TASK OBJECTIVE:
Copy the records word for word. Pictures do not go in.

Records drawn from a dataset
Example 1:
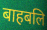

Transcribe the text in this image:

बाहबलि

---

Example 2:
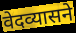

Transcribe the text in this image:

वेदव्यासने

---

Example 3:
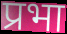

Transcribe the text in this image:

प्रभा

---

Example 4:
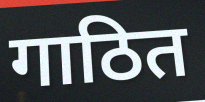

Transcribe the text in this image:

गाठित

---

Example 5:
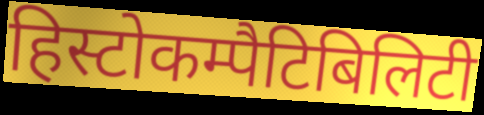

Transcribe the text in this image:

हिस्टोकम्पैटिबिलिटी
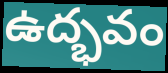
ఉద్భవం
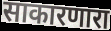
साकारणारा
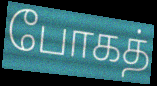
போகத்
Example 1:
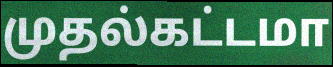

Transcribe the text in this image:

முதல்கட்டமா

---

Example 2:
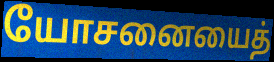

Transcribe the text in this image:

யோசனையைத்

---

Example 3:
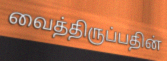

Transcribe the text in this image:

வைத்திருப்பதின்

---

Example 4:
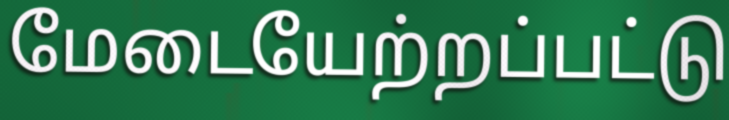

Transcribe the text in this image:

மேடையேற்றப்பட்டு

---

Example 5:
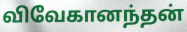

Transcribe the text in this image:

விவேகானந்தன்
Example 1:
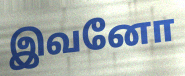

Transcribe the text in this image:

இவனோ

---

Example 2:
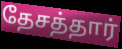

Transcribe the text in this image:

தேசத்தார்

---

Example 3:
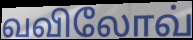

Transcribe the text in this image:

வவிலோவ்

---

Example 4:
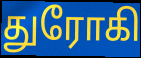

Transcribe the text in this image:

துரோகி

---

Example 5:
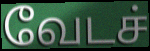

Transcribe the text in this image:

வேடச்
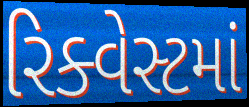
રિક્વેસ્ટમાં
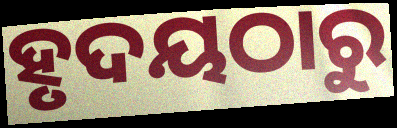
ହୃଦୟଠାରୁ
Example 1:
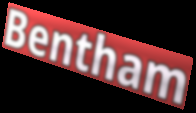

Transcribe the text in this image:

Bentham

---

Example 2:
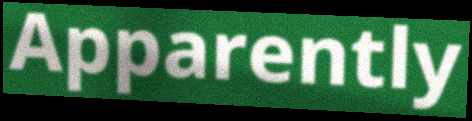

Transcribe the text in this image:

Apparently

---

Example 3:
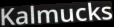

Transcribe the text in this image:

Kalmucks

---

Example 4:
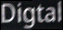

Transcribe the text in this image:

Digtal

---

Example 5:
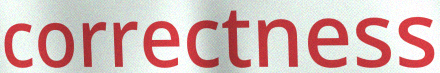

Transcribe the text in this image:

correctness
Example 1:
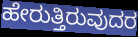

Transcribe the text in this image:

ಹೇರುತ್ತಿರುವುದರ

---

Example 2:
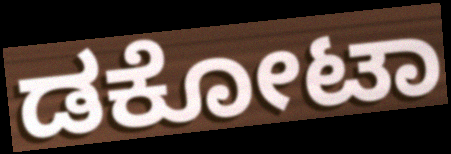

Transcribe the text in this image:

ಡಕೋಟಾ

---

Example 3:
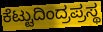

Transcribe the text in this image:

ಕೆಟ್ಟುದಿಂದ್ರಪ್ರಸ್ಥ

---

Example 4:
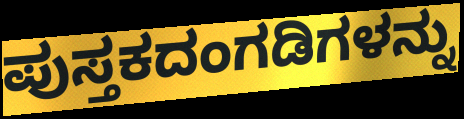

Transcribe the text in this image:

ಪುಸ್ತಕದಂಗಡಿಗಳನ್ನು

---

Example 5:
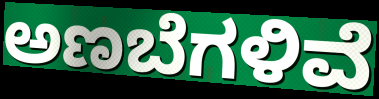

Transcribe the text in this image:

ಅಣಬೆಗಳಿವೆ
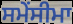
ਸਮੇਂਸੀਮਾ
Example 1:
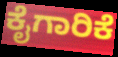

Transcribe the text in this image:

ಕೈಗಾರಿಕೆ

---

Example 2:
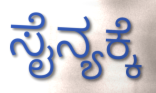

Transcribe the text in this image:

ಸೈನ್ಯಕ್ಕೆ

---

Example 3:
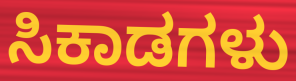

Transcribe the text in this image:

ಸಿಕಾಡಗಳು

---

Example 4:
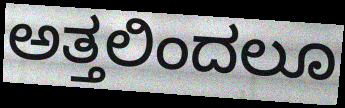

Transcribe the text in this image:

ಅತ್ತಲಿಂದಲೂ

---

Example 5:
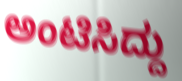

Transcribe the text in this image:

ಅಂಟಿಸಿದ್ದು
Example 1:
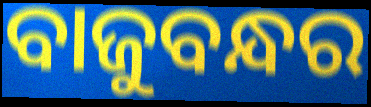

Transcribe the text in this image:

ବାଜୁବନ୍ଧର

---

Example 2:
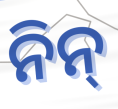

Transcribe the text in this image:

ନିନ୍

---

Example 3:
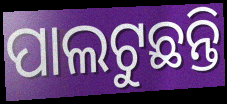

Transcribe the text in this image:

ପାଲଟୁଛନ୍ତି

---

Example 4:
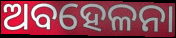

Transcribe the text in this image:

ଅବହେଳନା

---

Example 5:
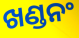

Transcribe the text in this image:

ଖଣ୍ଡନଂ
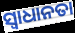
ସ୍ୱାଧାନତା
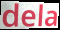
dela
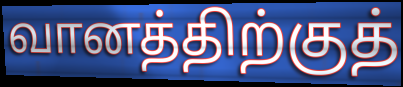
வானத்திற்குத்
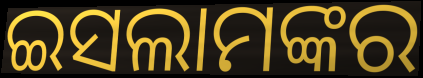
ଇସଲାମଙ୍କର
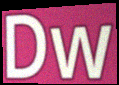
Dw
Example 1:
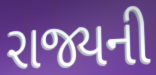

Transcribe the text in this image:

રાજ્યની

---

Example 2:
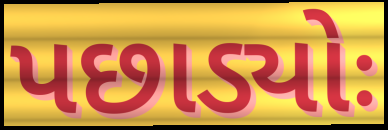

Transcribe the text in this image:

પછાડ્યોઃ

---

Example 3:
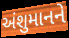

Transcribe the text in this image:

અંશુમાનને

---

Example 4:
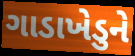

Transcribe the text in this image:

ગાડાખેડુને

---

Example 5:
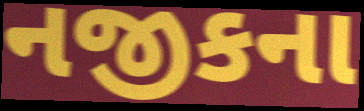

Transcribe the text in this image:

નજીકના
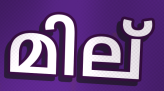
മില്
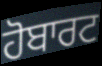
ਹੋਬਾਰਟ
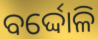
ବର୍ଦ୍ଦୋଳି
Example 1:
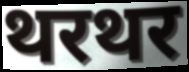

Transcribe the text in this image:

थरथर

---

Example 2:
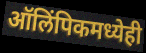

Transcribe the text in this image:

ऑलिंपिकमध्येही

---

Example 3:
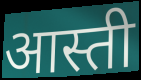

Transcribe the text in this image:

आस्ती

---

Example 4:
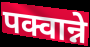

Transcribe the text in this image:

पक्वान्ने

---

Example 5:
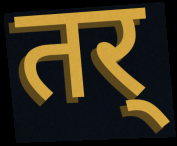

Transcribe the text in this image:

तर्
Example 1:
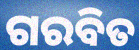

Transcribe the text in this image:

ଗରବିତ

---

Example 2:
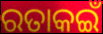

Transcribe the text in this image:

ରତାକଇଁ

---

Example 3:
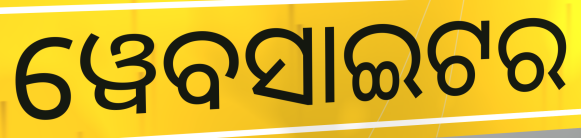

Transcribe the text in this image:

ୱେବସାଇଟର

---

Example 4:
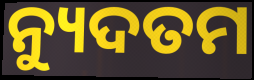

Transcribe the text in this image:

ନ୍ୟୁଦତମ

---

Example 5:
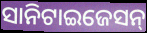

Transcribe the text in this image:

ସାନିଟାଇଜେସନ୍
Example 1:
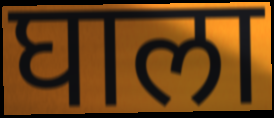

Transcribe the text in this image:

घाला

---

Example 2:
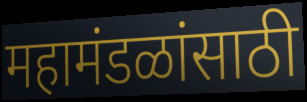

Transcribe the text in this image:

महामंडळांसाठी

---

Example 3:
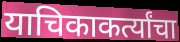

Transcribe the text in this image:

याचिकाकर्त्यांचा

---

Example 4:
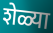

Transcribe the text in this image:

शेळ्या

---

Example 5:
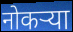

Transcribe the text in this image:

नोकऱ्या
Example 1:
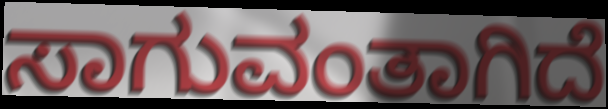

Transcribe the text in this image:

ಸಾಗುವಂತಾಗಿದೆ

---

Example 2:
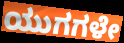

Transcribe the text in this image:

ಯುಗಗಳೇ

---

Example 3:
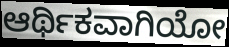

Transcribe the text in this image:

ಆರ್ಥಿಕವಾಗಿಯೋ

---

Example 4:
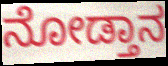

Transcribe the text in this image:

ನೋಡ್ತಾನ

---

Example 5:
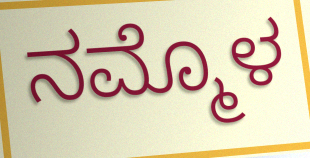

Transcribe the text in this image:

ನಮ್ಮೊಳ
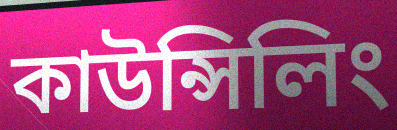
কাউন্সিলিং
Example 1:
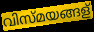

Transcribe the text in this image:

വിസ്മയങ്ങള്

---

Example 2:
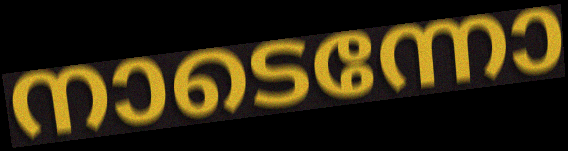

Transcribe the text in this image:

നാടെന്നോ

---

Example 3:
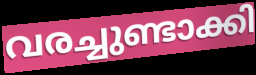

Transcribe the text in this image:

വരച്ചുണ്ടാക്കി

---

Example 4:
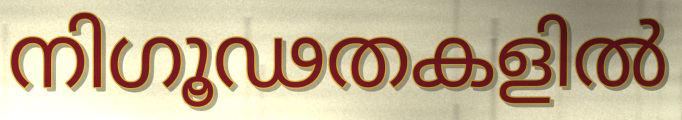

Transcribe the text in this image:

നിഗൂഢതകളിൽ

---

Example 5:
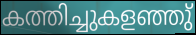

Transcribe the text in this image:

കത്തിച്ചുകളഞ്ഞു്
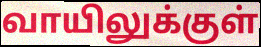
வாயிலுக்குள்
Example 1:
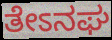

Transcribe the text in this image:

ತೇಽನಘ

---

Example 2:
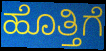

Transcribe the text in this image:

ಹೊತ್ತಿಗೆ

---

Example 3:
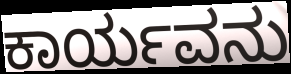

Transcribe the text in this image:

RESULT OF THE TASK:
Example 1:

Transcribe the text in this image:

बाहबलि

---

Example 2:

Transcribe the text in this image:

वेदव्यासने

---

Example 3:

Transcribe the text in this image:

प्रभा

---

Example 4:

Transcribe the text in this image:

गाठित

---

Example 5:

Transcribe the text in this image:

हिस्टोकम्पैटिबिलिटी
ఉద్భవం
साकारणारा
போகத்
Example 1:

Transcribe the text in this image:

முதல்கட்டமா

---

Example 2:

Transcribe the text in this image:

யோசனையைத்

---

Example 3:

Transcribe the text in this image:

வைத்திருப்பதின்

---

Example 4:

Transcribe the text in this image:

மேடையேற்றப்பட்டு

---

Example 5:

Transcribe the text in this image:

விவேகானந்தன்
Example 1:

Transcribe the text in this image:

இவனோ

---

Example 2:

Transcribe the text in this image:

தேசத்தார்

---

Example 3:

Transcribe the text in this image:

வவிலோவ்

---

Example 4:

Transcribe the text in this image:

துரோகி

---

Example 5:

Transcribe the text in this image:

வேடச்
રિક્વેસ્ટમાં
ହୃଦୟଠାରୁ
Example 1:

Transcribe the text in this image:

Bentham

---

Example 2:

Transcribe the text in this image:

Apparently

---

Example 3:

Transcribe the text in this image:

Kalmucks

---

Example 4:

Transcribe the text in this image:

Digtal

---

Example 5:

Transcribe the text in this image:

correctness
Example 1:

Transcribe the text in this image:

ಹೇರುತ್ತಿರುವುದರ

---

Example 2:

Transcribe the text in this image:

ಡಕೋಟಾ

---

Example 3:

Transcribe the text in this image:

ಕೆಟ್ಟುದಿಂದ್ರಪ್ರಸ್ಥ

---

Example 4:

Transcribe the text in this image:

ಪುಸ್ತಕದಂಗಡಿಗಳನ್ನು

---

Example 5:

Transcribe the text in this image:

ಅಣಬೆಗಳಿವೆ
ਸਮੇਂਸੀਮਾ
Example 1:

Transcribe the text in this image:

ಕೈಗಾರಿಕೆ

---

Example 2:

Transcribe the text in this image:

ಸೈನ್ಯಕ್ಕೆ

---

Example 3:

Transcribe the text in this image:

ಸಿಕಾಡಗಳು

---

Example 4:

Transcribe the text in this image:

ಅತ್ತಲಿಂದಲೂ

---

Example 5:

Transcribe the text in this image:

ಅಂಟಿಸಿದ್ದು
Example 1:

Transcribe the text in this image:

ବାଜୁବନ୍ଧର

---

Example 2:

Transcribe the text in this image:

ନିନ୍

---

Example 3:

Transcribe the text in this image:

ପାଲଟୁଛନ୍ତି

---

Example 4:

Transcribe the text in this image:

ଅବହେଳନା

---

Example 5:

Transcribe the text in this image:

ଖଣ୍ଡନଂ
ସ୍ୱାଧାନତା
dela
வானத்திற்குத்
ଇସଲାମଙ୍କର
Dw
Example 1:

Transcribe the text in this image:

રાજ્યની

---

Example 2:

Transcribe the text in this image:

પછાડ્યોઃ

---

Example 3:

Transcribe the text in this image:

અંશુમાનને

---

Example 4:

Transcribe the text in this image:

ગાડાખેડુને

---

Example 5:

Transcribe the text in this image:

નજીકના
മില്
ਹੋਬਾਰਟ
ବର୍ଦ୍ଦୋଳି
Example 1:

Transcribe the text in this image:

थरथर

---

Example 2:

Transcribe the text in this image:

ऑलिंपिकमध्येही

---

Example 3:

Transcribe the text in this image:

आस्ती

---

Example 4:

Transcribe the text in this image:

पक्वान्ने

---

Example 5:

Transcribe the text in this image:

तर्
Example 1:

Transcribe the text in this image:

ଗରବିତ

---

Example 2:

Transcribe the text in this image:

ରତାକଇଁ

---

Example 3:

Transcribe the text in this image:

ୱେବସାଇଟର

---

Example 4:

Transcribe the text in this image:

ନ୍ୟୁଦତମ

---

Example 5:

Transcribe the text in this image:

ସାନିଟାଇଜେସନ୍
Example 1:

Transcribe the text in this image:

घाला

---

Example 2:

Transcribe the text in this image:

महामंडळांसाठी

---

Example 3:

Transcribe the text in this image:

याचिकाकर्त्यांचा

---

Example 4:

Transcribe the text in this image:

शेळ्या

---

Example 5:

Transcribe the text in this image:

नोकऱ्या
Example 1:

Transcribe the text in this image:

ಸಾಗುವಂತಾಗಿದೆ

---

Example 2:

Transcribe the text in this image:

ಯುಗಗಳೇ

---

Example 3:

Transcribe the text in this image:

ಆರ್ಥಿಕವಾಗಿಯೋ

---

Example 4:

Transcribe the text in this image:

ನೋಡ್ತಾನ

---

Example 5:

Transcribe the text in this image:

ನಮ್ಮೊಳ
কাউন্সিলিং
Example 1:

Transcribe the text in this image:

വിസ്മയങ്ങള്

---

Example 2:

Transcribe the text in this image:

നാടെന്നോ

---

Example 3:

Transcribe the text in this image:

വരച്ചുണ്ടാക്കി

---

Example 4:

Transcribe the text in this image:

നിഗൂഢതകളിൽ

---

Example 5:

Transcribe the text in this image:

കത്തിച്ചുകളഞ്ഞു്
வாயிலுக்குள்
Example 1:

Transcribe the text in this image:

ತೇಽನಘ

---

Example 2:

Transcribe the text in this image:

ಹೊತ್ತಿಗೆ

---

Example 3:

Transcribe the text in this image:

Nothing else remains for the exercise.